The most obvious example of a program transformation tool is certainly a compiler. Other examples are program translators, that go from one language or formalism to another, or optimizers, that transform a program to make it run better. AD is just one such transformation. These tools share the technological basis that lets them implement the sophisticated analyses [14] required. In particular there are common mathematical models to specify these analyses and analyze their properties.
An important principle is abstraction: the core of a compiler should not bother about syntactic details of the compiled program. The optimization and code generation phases must be independent from the particular input programming language. This is generally achieved using language-specific front-ends, language-independent middle-ends, and target-specific back-ends. In the middle-end, analysis can concentrate on the semantics of a reduced set of constructs. This analysis operates on an abstract representation of programs made of one call graph, whose nodes are themselves flow graphs whose nodes (basic blocks) contain abstract syntax trees for the individual atomic instructions. To each level are attached symbol tables, nested to capture scoping.
Static program analysis can be defined on this internal representation, which is largely language independent. The simplest analyses on trees can be specified with inference rules [17], [25], [15]. But many data-flow analyses are more complex, and better defined on graphs than on trees. Since both call graphs and flow graphs may be cyclic, these global analyses will be solved iteratively. Abstract Interpretation [18] is a theoretical framework to study complexity and termination of these analyses.

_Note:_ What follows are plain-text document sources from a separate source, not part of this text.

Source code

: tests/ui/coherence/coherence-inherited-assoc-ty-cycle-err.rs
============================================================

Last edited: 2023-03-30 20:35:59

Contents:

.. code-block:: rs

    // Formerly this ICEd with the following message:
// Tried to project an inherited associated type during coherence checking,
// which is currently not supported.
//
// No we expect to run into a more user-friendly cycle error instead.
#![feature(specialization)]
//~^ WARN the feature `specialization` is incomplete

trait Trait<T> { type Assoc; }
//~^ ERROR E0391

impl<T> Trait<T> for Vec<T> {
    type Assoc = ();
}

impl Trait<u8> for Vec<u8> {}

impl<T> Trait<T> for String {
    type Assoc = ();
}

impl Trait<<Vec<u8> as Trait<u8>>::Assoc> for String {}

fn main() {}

Data flow analyses must be carefully designed to avoid or control combinatorial explosion. At the call graph level, they can run bottom-up or top-down, and they yield more accurate results when they take into account the different call sites of each procedure, which is called context sensitivity. At the flow graph level, they can run forwards or backwards, and yield more accurate results when they take into account only the possible execution flows resulting from possible control, which is called flow sensitivity.
Even then, data flow analyses are limited, because they are static and thus have very little knowledge of actual run-time values. Far before reaching the very theoretical limit of undecidability, one reaches practical limitations to how much information one can infer from programs that use arrays [31], [19] or pointers. Therefore, conservative over-approximations must be made, leading to derivative code less efficient than ideal.